# Cummins Swap



## NBI Lawn (Oct 15, 2007)

I am looking at doing a Cummins swap into an older chev...'95ish. I found a 95 ccdrw 6.5ltr that the guy claims is perfect and has only seen one winter. He does want a premium price for it though. The other truck is a '90 xcdrw 454. 

Has anyone on here done this swap and if so does it matter if it was a diesel to begin with? Where do you get adaptors for the trans as I would like to run the 4l80...or is it easier to find a cummins with a trans and t-case and dump it all in?

* 5.9 12 valve.


----------



## 2006Sierra1500 (Dec 28, 2011)

Go on YouTube and ask TheDieselStop..he does swaps into SFA GMs but he could point you in the direction you want adapter-wise


----------



## Mark13 (Dec 3, 2006)

I think swapping in place of a 6.5 will be easier then a big block due to some of the electronics but I'm no expert. 


My dodge will be for sale shortly if your still interested.


----------



## NBI Lawn (Oct 15, 2007)

Mark13;1443638 said:


> I think swapping in place of a 6.5 will be easier then a big block due to some of the electronics but I'm no expert.
> 
> My dodge will be for sale shortly if your still interested.

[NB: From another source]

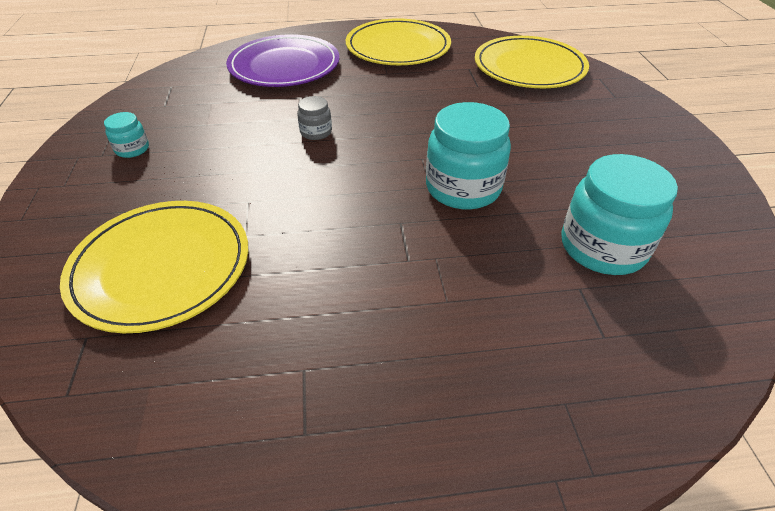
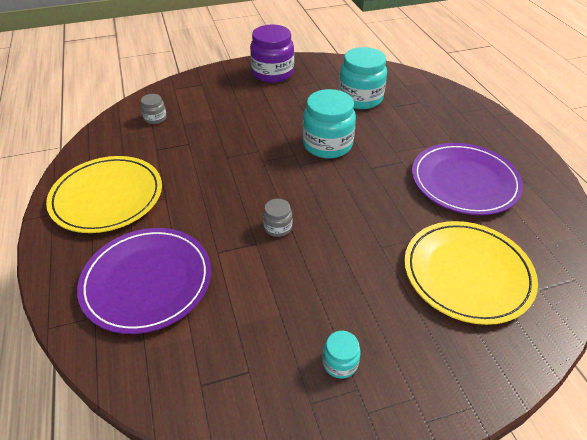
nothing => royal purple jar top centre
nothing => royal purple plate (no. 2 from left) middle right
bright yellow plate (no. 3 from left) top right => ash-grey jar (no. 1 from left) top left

Yes I am interested. Keep me informed. PM me what you are thinking about it. I would take it as is,


----------



## mcwlandscaping (Sep 8, 2005)

If you're willing to put the time, effort, and money into doing the Cummins swap, I would do that over the 6.5....let us know how it goes


----------



## NBI Lawn (Oct 15, 2007)

mcwlandscaping;1443680 said:


> If you're willing to put the time, effort, and money into doing the Cummins swap, I would do that over the 6.5....let us know how it goes


With a season like this I sure as heII have the time . I am fairly sure that the 12 valve Cummins is the "best" small diesel engine made. I know it isn't an original idea...just wondering who has done it.


----------



## mcwlandscaping (Sep 8, 2005)

NBI Lawn;1443696 said:


> With a season like this I sure as heII have the time . I am fairly sure that the 12 valve Cummins is the "best" small diesel engine made. I know it isn't an original idea...just wondering who has done it.


I hear ya on the lousy weather this season, I guess the saying in my thread actually came true for once. I would love to swap a cummins into my 97...sure can't justify it though!


----------



## USMCMP5811 (Aug 31, 2008)

Here's a write up of a guy who did a 1st generation 12V cummins swap into his 94 K1500

http://www.pavementsucks.com/board/thread-1994-Cummins-Conversion-and-SAS-SHE-LIVES-AGAIN


----------



## exmark1 (Nov 30, 2005)

I have a friend who put a 12 Valve from a 93 Cummins into a 96 K-2500 Chevy he used the the 5 speed Dodge manual transmission instead of the Chevy transmission, that truck was a 6.5 Diesel that had blown up. I don't think it was all the hard for him to do, but then again he is a mechanic so it maybe just looked easy


----------



## Oshkosh (Sep 11, 2005)

I've seen a couple of cummins into Ford conversions and the owners love them....
I was looking to do the same in my 4x4 Quigley E350 van...

http://www.fordcummins.com/chevrolet-cummins-conversion.html


----------



## Slushpuppy (Jan 20, 2007)

electronics dont matter 12v's run with 1 wire they are all mechanical except for the fuel cutoff solinoid


----------



## Mark13 (Dec 3, 2006)

Oshkosh;1443930 said:


> I've seen a couple of cummins into Ford conversions and the owners love them....
> I was looking to do the same in my 4x4 Quigley E350 van...
> 
> http://www.fordcummins.com/chevrolet-cummins-conversion.html


Putting a cummins in a ford is starting to be pretty common. Some guys are using the 6.7 Cummins with an Allison 1000 behind them.

Check out destroked.com, their the experts in this game.


----------



## MrPLow2011 (Jan 14, 2011)

Lots of people on Youtube witht this swap


----------



## NBI Lawn (Oct 15, 2007)

USMCMP5811;1443782 said:


> Here's a write up of a guy who did a 1st generation 12V cummins swap into his 94 K1500
> 
> http://www.pavementsucks.com/board/thread-1994-Cummins-Conversion-and-SAS-SHE-LIVES-AGAIN


That truck looks pretty cool but if I saw it driving down the road I would pass it as fast I could . Looks like he "welded" some of that with a sodering iron. I am curious about the core support as well. He just put the radiator in the box do to clearance issues... I wonder how much has to cut up in order to fit the radiator and intercooler in? I have heard people are using the stock 6.5 radiator over the factory dodge unit.


----------



## plowguy43 (Jan 2, 2008)

Lots of 12Valve swaps over at competitiondiesel.com. As stated and you obviously know, the 12V is easy to get running, its just the other electronics you'd need to figure out (guage cluster). Also, I'd assume the 6.5 would have a vacum pump or hydro boost for the brakes if not that would be something to figure out as well. 

Other than that, I doubt it would be that hard if you can weld in some motor mounts.


----------



## sno commander (Oct 16, 2007)

if you can settle for a stick,you would be better off finding a 6.5 maual because they use a nv4500.


----------



## cwby_ram (Jan 15, 2011)

Another place for some research is www.cumminsforum.com. Lot of guys over there doing conversions. Don't think it's a real big deal if you take your time.


----------



## IC-Smoke (Feb 15, 2008)

http://www.dieselpowermag.com/tech/chevy/0604dp_cummins_engine_swap/viewall.html


----------